▶ _Required work_
Set down every line of the listing below word for word, changing nothing.

▶ _Materials provided_

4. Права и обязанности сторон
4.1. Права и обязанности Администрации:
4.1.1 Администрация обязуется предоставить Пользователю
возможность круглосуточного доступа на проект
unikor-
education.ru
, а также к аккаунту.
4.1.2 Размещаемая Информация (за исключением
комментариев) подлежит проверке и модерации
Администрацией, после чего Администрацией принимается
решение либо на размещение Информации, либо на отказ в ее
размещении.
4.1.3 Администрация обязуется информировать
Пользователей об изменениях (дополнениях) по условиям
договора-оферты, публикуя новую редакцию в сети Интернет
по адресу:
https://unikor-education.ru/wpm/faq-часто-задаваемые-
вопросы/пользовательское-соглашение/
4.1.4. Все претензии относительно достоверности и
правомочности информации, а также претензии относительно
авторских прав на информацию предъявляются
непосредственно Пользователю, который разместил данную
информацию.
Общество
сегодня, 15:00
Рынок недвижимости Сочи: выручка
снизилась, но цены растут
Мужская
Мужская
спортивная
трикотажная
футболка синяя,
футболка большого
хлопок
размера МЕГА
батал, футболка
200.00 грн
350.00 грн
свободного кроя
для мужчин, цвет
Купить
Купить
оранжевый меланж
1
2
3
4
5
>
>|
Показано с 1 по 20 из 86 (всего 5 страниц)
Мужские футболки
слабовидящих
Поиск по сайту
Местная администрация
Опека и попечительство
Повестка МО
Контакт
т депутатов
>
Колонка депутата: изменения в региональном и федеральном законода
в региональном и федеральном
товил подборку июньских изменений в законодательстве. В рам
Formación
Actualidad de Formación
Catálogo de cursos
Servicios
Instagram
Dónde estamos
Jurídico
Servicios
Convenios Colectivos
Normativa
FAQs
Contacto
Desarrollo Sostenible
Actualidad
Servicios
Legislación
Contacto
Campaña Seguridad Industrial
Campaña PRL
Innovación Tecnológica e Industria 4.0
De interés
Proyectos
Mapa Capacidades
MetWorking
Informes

▶ _Expected answer_
4. Права и обязанности сторон
4.1. Права и обязанности Администрации:
4.1.1 Администрация обязуется предоставить Пользователю
возможность круглосуточного доступа на проект
unikor-
education.ru
, а также к аккаунту.
4.1.2 Размещаемая Информация (за исключением
комментариев) подлежит проверке и модерации
Администрацией, после чего Администрацией принимается
решение либо на размещение Информации, либо на отказ в ее
размещении.
4.1.3 Администрация обязуется информировать
Пользователей об изменениях (дополнениях) по условиям
договора-оферты, публикуя новую редакцию в сети Интернет
по адресу:
https://unikor-education.ru/wpm/faq-часто-задаваемые-
вопросы/пользовательское-соглашение/
4.1.4. Все претензии относительно достоверности и
правомочности информации, а также претензии относительно
авторских прав на информацию предъявляются
непосредственно Пользователю, который разместил данную
информацию.
Общество
сегодня, 15:00
Рынок недвижимости Сочи: выручка
снизилась, но цены растут
Мужская
Мужская
спортивная
трикотажная
футболка синяя,
футболка большого
хлопок
размера МЕГА
батал, футболка
200.00 грн
350.00 грн
свободного кроя
для мужчин, цвет
Купить
Купить
оранжевый меланж
1
2
3
4
5
>
>|
Показано с 1 по 20 из 86 (всего 5 страниц)
Мужские футболки
слабовидящих
Поиск по сайту
Местная администрация
Опека и попечительство
Повестка МО
Контакт
т депутатов
>
Колонка депутата: изменения в региональном и федеральном законода
в региональном и федеральном
товил подборку июньских изменений в законодательстве. В рам
Formación
Actualidad de Formación
Catálogo de cursos
Servicios
Instagram
Dónde estamos
Jurídico
Servicios
Convenios Colectivos
Normativa
FAQs
Contacto
Desarrollo Sostenible
Actualidad
Servicios
Legislación
Contacto
Campaña Seguridad Industrial
Campaña PRL
Innovación Tecnológica e Industria 4.0
De interés
Proyectos
Mapa Capacidades
MetWorking
Informes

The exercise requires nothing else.